Work to do
Transcribe the entries that follow, word for word.

Raw records

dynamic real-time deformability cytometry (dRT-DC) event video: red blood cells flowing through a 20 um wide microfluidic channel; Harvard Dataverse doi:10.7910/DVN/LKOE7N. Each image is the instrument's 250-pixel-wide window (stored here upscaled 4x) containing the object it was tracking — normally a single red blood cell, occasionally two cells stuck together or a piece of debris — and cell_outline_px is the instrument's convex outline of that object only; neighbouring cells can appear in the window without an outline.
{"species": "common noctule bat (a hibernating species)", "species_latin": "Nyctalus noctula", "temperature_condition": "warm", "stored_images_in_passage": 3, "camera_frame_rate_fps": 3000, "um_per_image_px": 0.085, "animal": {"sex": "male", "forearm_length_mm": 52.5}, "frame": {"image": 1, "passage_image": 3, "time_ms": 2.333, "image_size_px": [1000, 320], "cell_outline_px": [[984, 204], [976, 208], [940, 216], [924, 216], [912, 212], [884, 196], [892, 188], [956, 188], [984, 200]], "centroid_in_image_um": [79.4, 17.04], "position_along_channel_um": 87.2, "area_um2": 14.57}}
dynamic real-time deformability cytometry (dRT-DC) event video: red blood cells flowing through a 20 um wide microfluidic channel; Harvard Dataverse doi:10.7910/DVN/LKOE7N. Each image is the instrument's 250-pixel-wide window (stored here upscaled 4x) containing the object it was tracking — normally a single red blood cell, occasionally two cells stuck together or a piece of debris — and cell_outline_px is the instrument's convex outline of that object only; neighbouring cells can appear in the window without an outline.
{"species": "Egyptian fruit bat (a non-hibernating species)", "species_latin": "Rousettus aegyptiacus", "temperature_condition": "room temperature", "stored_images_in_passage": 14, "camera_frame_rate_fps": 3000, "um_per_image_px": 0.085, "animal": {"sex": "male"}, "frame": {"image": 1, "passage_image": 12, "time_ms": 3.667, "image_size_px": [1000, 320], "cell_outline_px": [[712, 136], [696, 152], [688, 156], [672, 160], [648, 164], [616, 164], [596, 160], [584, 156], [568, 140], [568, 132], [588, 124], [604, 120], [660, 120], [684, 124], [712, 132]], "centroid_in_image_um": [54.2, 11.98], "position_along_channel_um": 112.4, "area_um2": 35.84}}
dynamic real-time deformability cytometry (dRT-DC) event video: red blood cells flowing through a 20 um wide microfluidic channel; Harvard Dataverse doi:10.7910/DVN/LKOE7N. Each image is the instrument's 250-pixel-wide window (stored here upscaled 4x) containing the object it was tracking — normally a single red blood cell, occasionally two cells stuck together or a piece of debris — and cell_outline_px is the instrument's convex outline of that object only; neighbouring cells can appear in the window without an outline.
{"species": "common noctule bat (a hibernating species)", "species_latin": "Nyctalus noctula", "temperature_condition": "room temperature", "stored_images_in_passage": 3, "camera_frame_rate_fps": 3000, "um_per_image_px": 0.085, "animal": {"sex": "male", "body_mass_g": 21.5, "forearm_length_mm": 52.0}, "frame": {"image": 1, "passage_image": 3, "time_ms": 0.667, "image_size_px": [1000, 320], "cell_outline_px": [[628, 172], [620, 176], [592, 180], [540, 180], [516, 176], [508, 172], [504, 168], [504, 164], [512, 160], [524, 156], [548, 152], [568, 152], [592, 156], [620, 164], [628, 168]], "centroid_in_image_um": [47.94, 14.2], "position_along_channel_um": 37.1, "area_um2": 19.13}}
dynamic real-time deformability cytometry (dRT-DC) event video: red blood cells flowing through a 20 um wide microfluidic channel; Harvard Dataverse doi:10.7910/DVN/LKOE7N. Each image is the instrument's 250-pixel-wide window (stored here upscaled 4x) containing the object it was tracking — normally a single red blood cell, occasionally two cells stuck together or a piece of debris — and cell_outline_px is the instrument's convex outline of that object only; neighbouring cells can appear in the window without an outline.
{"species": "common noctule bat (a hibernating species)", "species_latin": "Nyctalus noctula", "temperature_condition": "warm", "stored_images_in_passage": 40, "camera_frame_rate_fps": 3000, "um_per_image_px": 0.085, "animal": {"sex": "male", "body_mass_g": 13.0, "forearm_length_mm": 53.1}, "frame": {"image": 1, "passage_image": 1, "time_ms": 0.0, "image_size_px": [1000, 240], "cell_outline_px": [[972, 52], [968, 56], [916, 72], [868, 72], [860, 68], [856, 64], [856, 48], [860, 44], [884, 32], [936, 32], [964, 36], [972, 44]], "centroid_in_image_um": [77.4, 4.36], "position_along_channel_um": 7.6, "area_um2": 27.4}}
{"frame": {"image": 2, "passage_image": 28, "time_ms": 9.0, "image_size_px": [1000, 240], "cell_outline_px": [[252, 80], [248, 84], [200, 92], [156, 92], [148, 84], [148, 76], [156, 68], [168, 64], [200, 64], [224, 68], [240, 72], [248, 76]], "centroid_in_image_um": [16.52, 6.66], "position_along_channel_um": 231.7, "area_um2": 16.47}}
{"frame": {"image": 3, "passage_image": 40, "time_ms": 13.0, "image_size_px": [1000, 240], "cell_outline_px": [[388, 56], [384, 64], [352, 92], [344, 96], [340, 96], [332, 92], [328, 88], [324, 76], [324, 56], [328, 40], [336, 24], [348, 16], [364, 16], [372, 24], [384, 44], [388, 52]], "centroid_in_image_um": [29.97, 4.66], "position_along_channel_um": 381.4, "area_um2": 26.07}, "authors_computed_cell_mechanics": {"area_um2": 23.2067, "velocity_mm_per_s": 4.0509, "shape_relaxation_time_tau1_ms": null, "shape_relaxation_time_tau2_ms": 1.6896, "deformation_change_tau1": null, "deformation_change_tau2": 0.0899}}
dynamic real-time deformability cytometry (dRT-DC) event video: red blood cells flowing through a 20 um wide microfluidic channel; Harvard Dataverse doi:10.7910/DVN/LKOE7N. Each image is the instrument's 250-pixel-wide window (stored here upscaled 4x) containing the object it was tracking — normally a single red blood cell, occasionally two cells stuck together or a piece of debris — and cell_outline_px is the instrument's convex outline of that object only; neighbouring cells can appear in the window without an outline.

The reply
dynamic real-time deformability cytometry (dRT-DC) event video: red blood cells flowing through a 20 um wide microfluidic channel; Harvard Dataverse doi:10.7910/DVN/LKOE7N. Each image is the instrument's 250-pixel-wide window (stored here upscaled 4x) containing the object it was tracking — normally a single red blood cell, occasionally two cells stuck together or a piece of debris — and cell_outline_px is the instrument's convex outline of that object only; neighbouring cells can appear in the window without an outline.
{"species": "common noctule bat (a hibernating species)", "species_latin": "Nyctalus noctula", "temperature_condition": "warm", "stored_images_in_passage": 3, "camera_frame_rate_fps": 3000, "um_per_image_px": 0.085, "animal": {"sex": "male", "forearm_length_mm": 52.5}, "frame": {"image": 1, "passage_image": 3, "time_ms": 2.333, "image_size_px": [1000, 320], "cell_outline_px": [[984, 204], [976, 208], [940, 216], [924, 216], [912, 212], [884, 196], [892, 188], [956, 188], [984, 200]], "centroid_in_image_um": [79.4, 17.04], "position_along_channel_um": 87.2, "area_um2": 14.57}}
dynamic real-time deformability cytometry (dRT-DC) event video: red blood cells flowing through a 20 um wide microfluidic channel; Harvard Dataverse doi:10.7910/DVN/LKOE7N. Each image is the instrument's 250-pixel-wide window (stored here upscaled 4x) containing the object it was tracking — normally a single red blood cell, occasionally two cells stuck together or a piece of debris — and cell_outline_px is the instrument's convex outline of that object only; neighbouring cells can appear in the window without an outline.
{"species": "Egyptian fruit bat (a non-hibernating species)", "species_latin": "Rousettus aegyptiacus", "temperature_condition": "room temperature", "stored_images_in_passage": 14, "camera_frame_rate_fps": 3000, "um_per_image_px": 0.085, "animal": {"sex": "male"}, "frame": {"image": 1, "passage_image": 12, "time_ms": 3.667, "image_size_px": [1000, 320], "cell_outline_px": [[712, 136], [696, 152], [688, 156], [672, 160], [648, 164], [616, 164], [596, 160], [584, 156], [568, 140], [568, 132], [588, 124], [604, 120], [660, 120], [684, 124], [712, 132]], "centroid_in_image_um": [54.2, 11.98], "position_along_channel_um": 112.4, "area_um2": 35.84}}
dynamic real-time deformability cytometry (dRT-DC) event video: red blood cells flowing through a 20 um wide microfluidic channel; Harvard Dataverse doi:10.7910/DVN/LKOE7N. Each image is the instrument's 250-pixel-wide window (stored here upscaled 4x) containing the object it was tracking — normally a single red blood cell, occasionally two cells stuck together or a piece of debris — and cell_outline_px is the instrument's convex outline of that object only; neighbouring cells can appear in the window without an outline.
{"species": "common noctule bat (a hibernating species)", "species_latin": "Nyctalus noctula", "temperature_condition": "room temperature", "stored_images_in_passage": 3, "camera_frame_rate_fps": 3000, "um_per_image_px": 0.085, "animal": {"sex": "male", "body_mass_g": 21.5, "forearm_length_mm": 52.0}, "frame": {"image": 1, "passage_image": 3, "time_ms": 0.667, "image_size_px": [1000, 320], "cell_outline_px": [[628, 172], [620, 176], [592, 180], [540, 180], [516, 176], [508, 172], [504, 168], [504, 164], [512, 160], [524, 156], [548, 152], [568, 152], [592, 156], [620, 164], [628, 168]], "centroid_in_image_um": [47.94, 14.2], "position_along_channel_um": 37.1, "area_um2": 19.13}}
dynamic real-time deformability cytometry (dRT-DC) event video: red blood cells flowing through a 20 um wide microfluidic channel; Harvard Dataverse doi:10.7910/DVN/LKOE7N. Each image is the instrument's 250-pixel-wide window (stored here upscaled 4x) containing the object it was tracking — normally a single red blood cell, occasionally two cells stuck together or a piece of debris — and cell_outline_px is the instrument's convex outline of that object only; neighbouring cells can appear in the window without an outline.
{"species": "common noctule bat (a hibernating species)", "species_latin": "Nyctalus noctula", "temperature_condition": "warm", "stored_images_in_passage": 40, "camera_frame_rate_fps": 3000, "um_per_image_px": 0.085, "animal": {"sex": "male", "body_mass_g": 13.0, "forearm_length_mm": 53.1}, "frame": {"image": 1, "passage_image": 1, "time_ms": 0.0, "image_size_px": [1000, 240], "cell_outline_px": [[972, 52], [968, 56], [916, 72], [868, 72], [860, 68], [856, 64], [856, 48], [860, 44], [884, 32], [936, 32], [964, 36], [972, 44]], "centroid_in_image_um": [77.4, 4.36], "position_along_channel_um": 7.6, "area_um2": 27.4}}
{"frame": {"image": 2, "passage_image": 28, "time_ms": 9.0, "image_size_px": [1000, 240], "cell_outline_px": [[252, 80], [248, 84], [200, 92], [156, 92], [148, 84], [148, 76], [156, 68], [168, 64], [200, 64], [224, 68], [240, 72], [248, 76]], "centroid_in_image_um": [16.52, 6.66], "position_along_channel_um": 231.7, "area_um2": 16.47}}
{"frame": {"image": 3, "passage_image": 40, "time_ms": 13.0, "image_size_px": [1000, 240], "cell_outline_px": [[388, 56], [384, 64], [352, 92], [344, 96], [340, 96], [332, 92], [328, 88], [324, 76], [324, 56], [328, 40], [336, 24], [348, 16], [364, 16], [372, 24], [384, 44], [388, 52]], "centroid_in_image_um": [29.97, 4.66], "position_along_channel_um": 381.4, "area_um2": 26.07}, "authors_computed_cell_mechanics": {"area_um2": 23.2067, "velocity_mm_per_s": 4.0509, "shape_relaxation_time_tau1_ms": null, "shape_relaxation_time_tau2_ms": 1.6896, "deformation_change_tau1": null, "deformation_change_tau2": 0.0899}}
dynamic real-time deformability cytometry (dRT-DC) event video: red blood cells flowing through a 20 um wide microfluidic channel; Harvard Dataverse doi:10.7910/DVN/LKOE7N. Each image is the instrument's 250-pixel-wide window (stored here upscaled 4x) containing the object it was tracking — normally a single red blood cell, occasionally two cells stuck together or a piece of debris — and cell_outline_px is the instrument's convex outline of that object only; neighbouring cells can appear in the window without an outline.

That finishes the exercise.